Toxic employees: Why YOU might be the real problem

No matter how carefully you screen candidates, some of them will turn into bad employees. They show up late, leave early, complain about anything and everything. These people fail to meet their goals, and always have an excuse for coming up short and the promise to do better.

You might overlook the problem for awhile. Maybe you take the person aside and extend a pep talk or mildly suggest an attitude adjustment.

When the behavior persists, however, the problem is not the difficult employee, but YOU. By ignoring the situation, you allow the unhealthy environment to continue. Your productive and valued team members undoubtedly recognize the flaws in the toxic employee. While they are first annoyed by the errant co-worker, the frustration will turn to you, as the “leader” who is allowing this individual to continue to disrupt the workflow and environment.
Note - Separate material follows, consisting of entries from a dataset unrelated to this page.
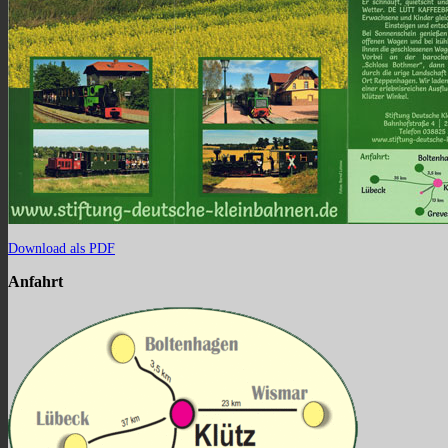
Download als PDF
Anfahrt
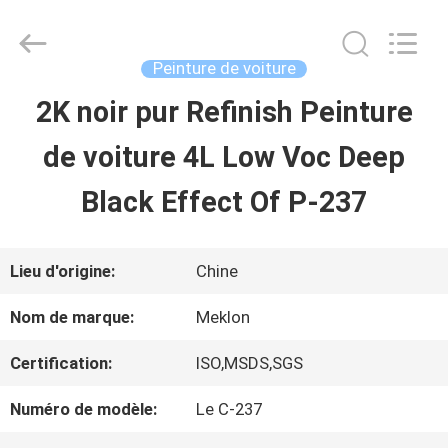
2026
Guangzhou
Meklon
Chemical
Peinture de voiture
Technology
Co.,
2K noir pur Refinish Peinture
APERÇU
Ltd..
All
de voiture 4L Low Voc Deep
Rights
Reserved.
PRODUITS
Black Effect Of P-237
VIDÉOS
Lieu d'origine:
Chine
Nom de marque:
Meklon
A
Certification:
ISO,MSDS,SGS
PROPOS
Numéro de modèle:
Le C-237
DE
What does this say about you?

You’re an enabler. Your tolerance of the behavior allows it to continue. The weak link is not going to change unless you demand it. By not doing so, you’re indicating that the performance is acceptable, and, therefore, enabling it to continue.

Your standards are inconsistent. If you expect some people to meet (or exceed) their goals, while others can get by with less, the standards you think you’ve set have no credibility.

You accept mediocrity. This toxic environment will indeed fester when you let it. Otherwise good team members will see that mistakes are ok. Putting forth a partial effort is fine, because they see it happening, without any repercussions.

You don’t value your good employees. Undoubtedly, someone on your team is working harder to make up for that bad employee. Someone is correcting the mistakes and finishing the details. You’re allowing that to continue, which indicates you don’t mind others doing more than their share.

I’ve always believed that you do not fire people; they “de-hire” themselves. Those individuals who choose not to perform their jobs have made a decision. You simply need to take action in response.